Processing real-world HTML: a quick introduction
to html5lib
Processing real-world HTML
a quick introduction to html5lib
Theresa O’Connor
So you’ve got some HTML.
You found it out in the wild.
Or some user typed it into a form in your webapp.
<B>Hi, <I>Joe</b>!
<p/>
So good to </i><BLINK>finally
meet you & stuff.
…
You have got to be kidding me.

Tag Soup
Browsers handle such markup well and mostly uniformly.
The browser vendors have spent countless developer-hours reverse-engineering each others’ error recovery methods.
But tool developers have, historically, been screwed.
We usually resort to running text through Tidy, Beautiful Soup, or something similar.
These tools have their own tag soup error recovery, that often doesn’t match what browsers do.
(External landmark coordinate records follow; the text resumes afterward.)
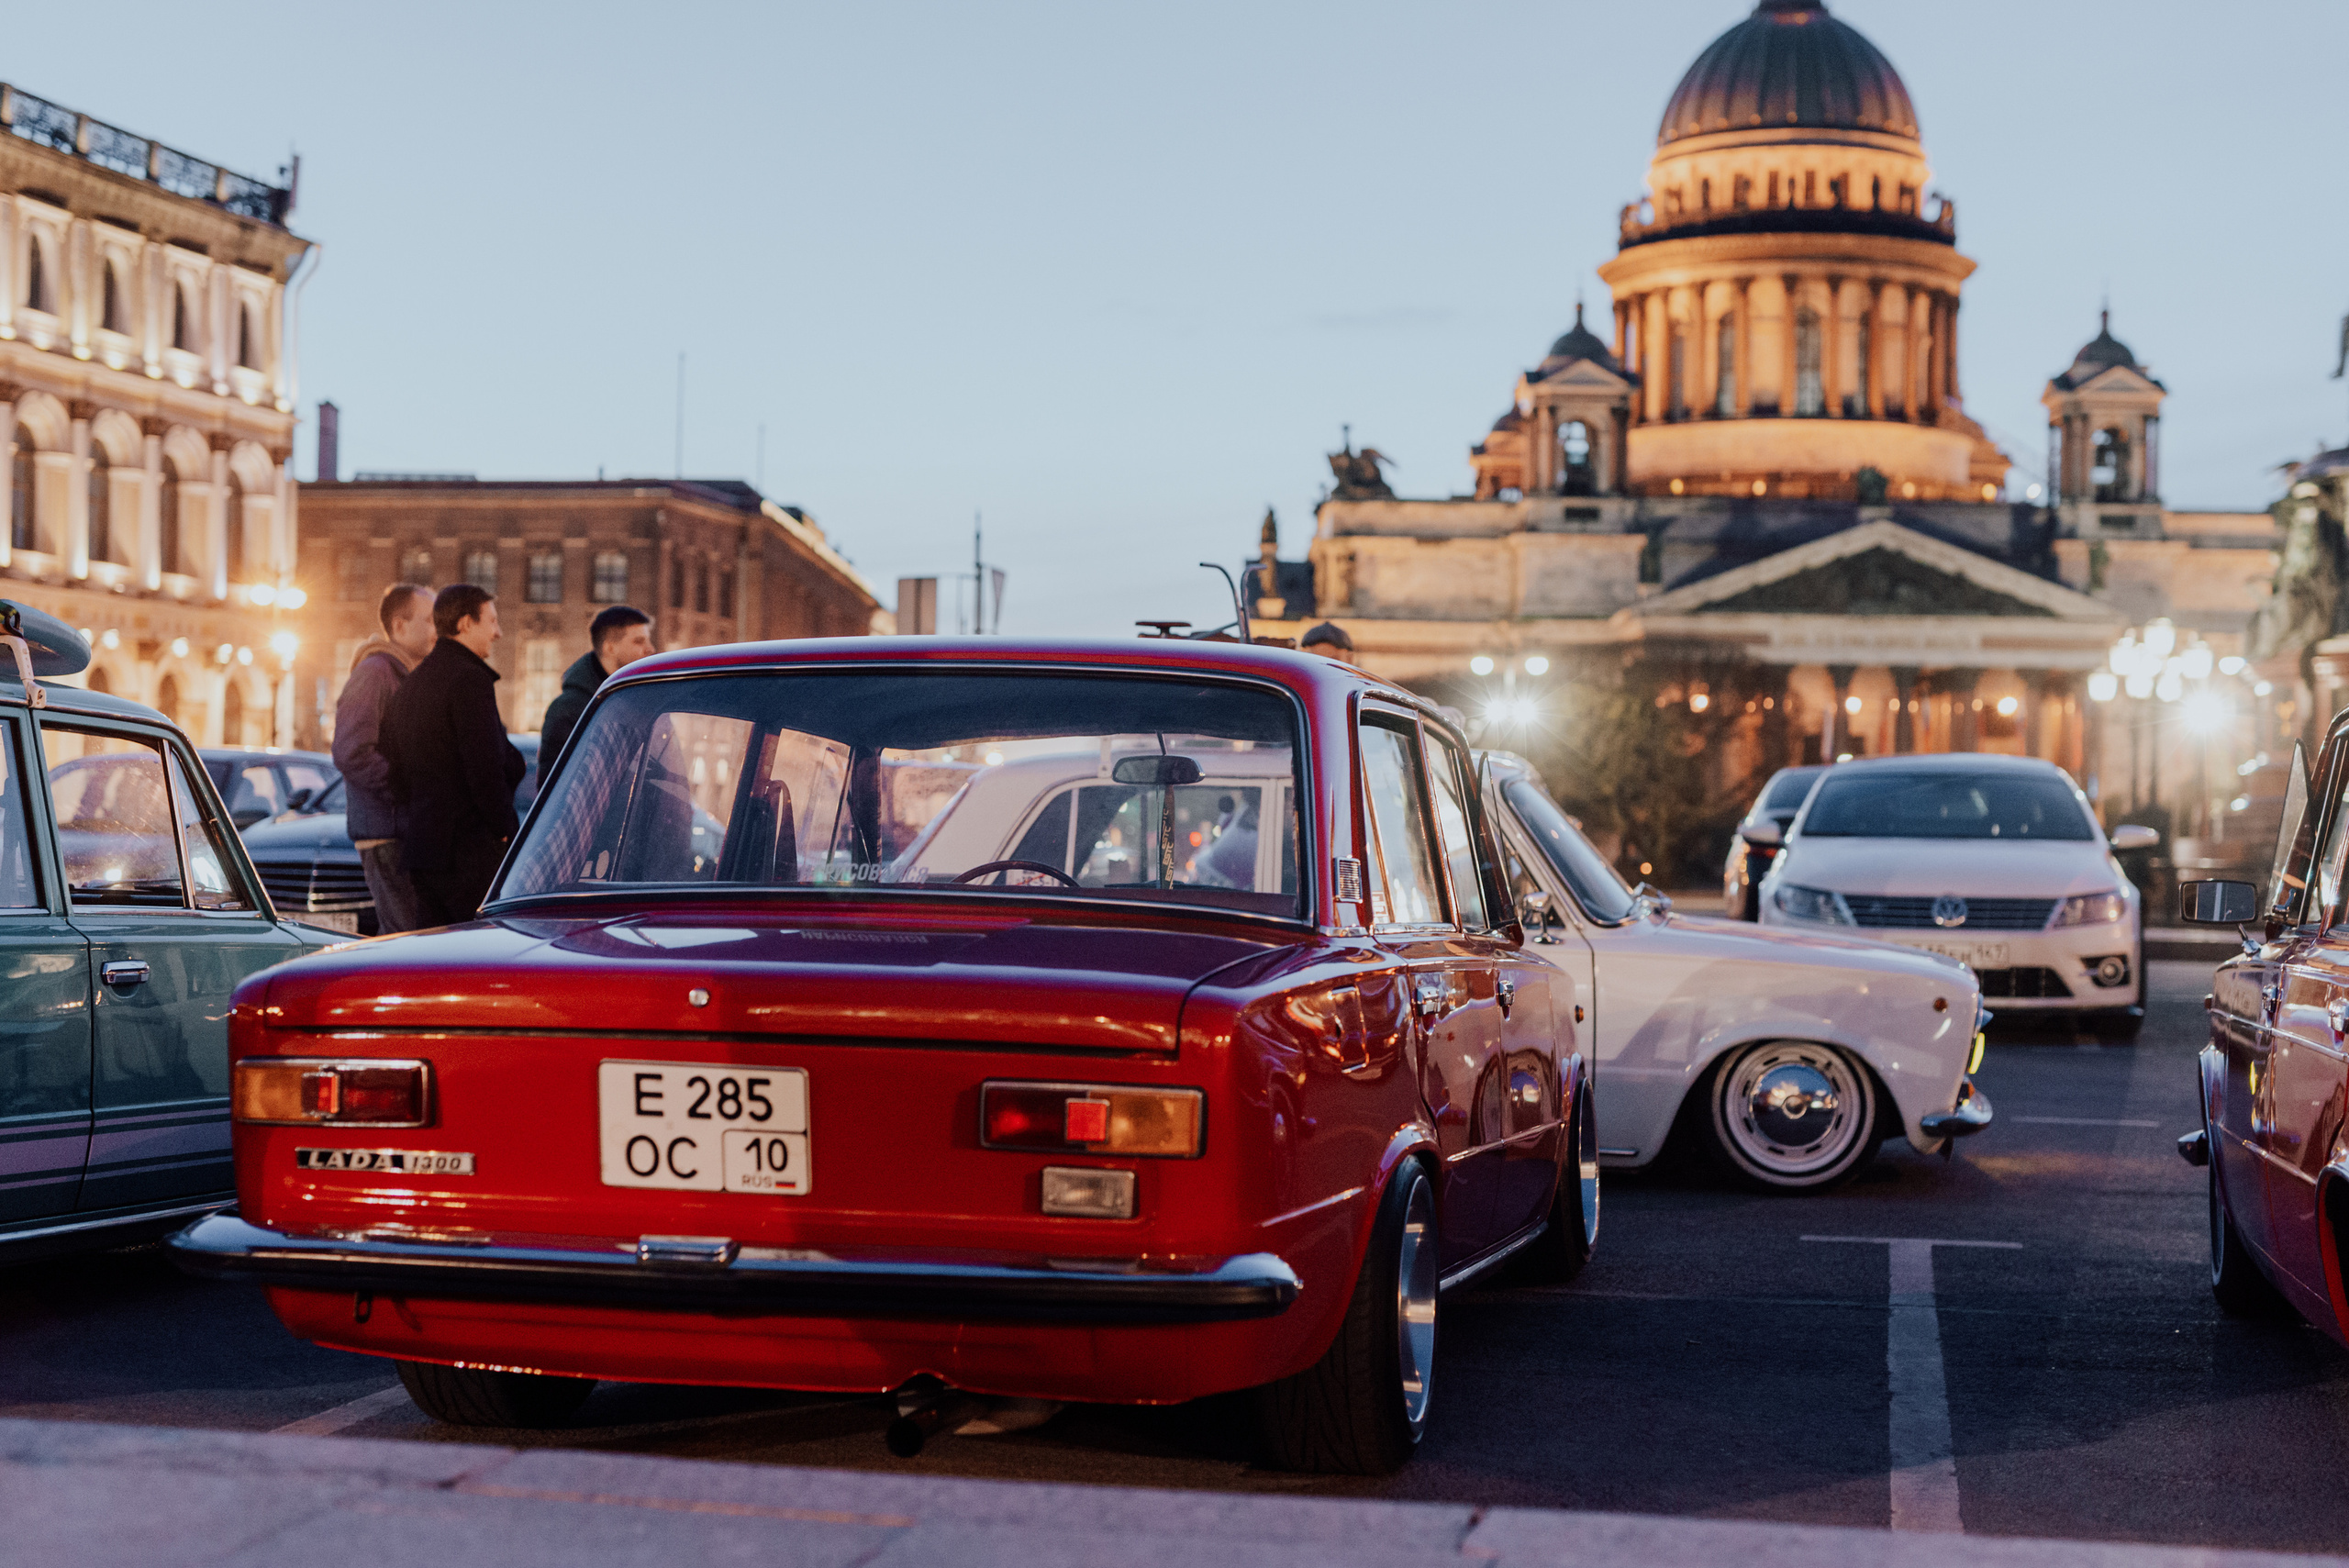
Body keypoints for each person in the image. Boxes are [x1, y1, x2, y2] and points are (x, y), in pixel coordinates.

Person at [382, 584, 527, 927]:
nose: (498, 633)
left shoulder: (412, 684)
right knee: (478, 955)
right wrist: (505, 829)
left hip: (423, 849)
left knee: (431, 959)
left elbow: (394, 768)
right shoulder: (469, 680)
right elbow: (484, 767)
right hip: (468, 851)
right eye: (491, 621)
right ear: (465, 623)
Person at [330, 584, 434, 934]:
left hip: (401, 829)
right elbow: (350, 750)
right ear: (401, 626)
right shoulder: (375, 673)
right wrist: (403, 789)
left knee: (407, 935)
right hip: (386, 832)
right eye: (430, 620)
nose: (438, 629)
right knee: (405, 938)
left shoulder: (404, 673)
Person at [539, 605, 655, 765]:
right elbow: (555, 782)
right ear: (610, 648)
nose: (650, 649)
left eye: (648, 641)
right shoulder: (568, 710)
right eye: (639, 641)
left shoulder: (643, 699)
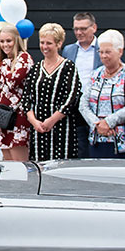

When your error recovery doesn’t match browsers’ error recovery, users get screwed. Your app is buggy.
This was the state of the art in 2004.
HTML 5
Standardizing an HTML parsing algoritm that matches browser behavior.
html5lib
An implementation of the HTML 5 parsing algorithm in Ruby and Python (including Python 3).
Really easy to use.
import html5lib
f = open("mydocument.html")
parser = html5lib.HTMLParser()
document = parser.parse(f)
Just as easy in Ruby.
require 'html5lib/html5parser'
include HTML5
f = File.open("mydocument.html")
document = HTMLParser.parse(f)
Thousands of tests
Python
html5lib implements the spec so well, it even implements an
infinite loop.
— @gsnedders
fixed in html5lib 8 days ago: revision
21ce65db1e
fixed in HTML5 spec yesterday: r3538
Tree building
Plugs into your favorite DOM or DOM-like API
- Python: minidom, ElementTree, lxml, Beafutiful Soup
- Ruby: REXML, Hpricot
Tree walking
- Python: dom, ElementTree, genshi, lxml, pulldom, Beautiful Soup
- Ruby: REXML, Hpricot
Filters
- Sanitizer (whitelists)
- Conformance checker (validator)
Liberal character set detection (chardet
)
My skeertuig is vol palings • حَوّامتي مُمْتِلئة بِأَنْقَلَيْسون • Իմ օդաթիռը լի է օձաձկերով • 我的氣墊船裝滿了鱔魚 • Mia kusenveturilo estas plena je angiloj • הרחפת שלי מלאה בצלופחים
Infoset coercion (ihatexml.py
)
Can happily take in real-world HTML as input into an XML toolchain
Liberal XML parser
Think the Universal Feed Parser, but for any XML.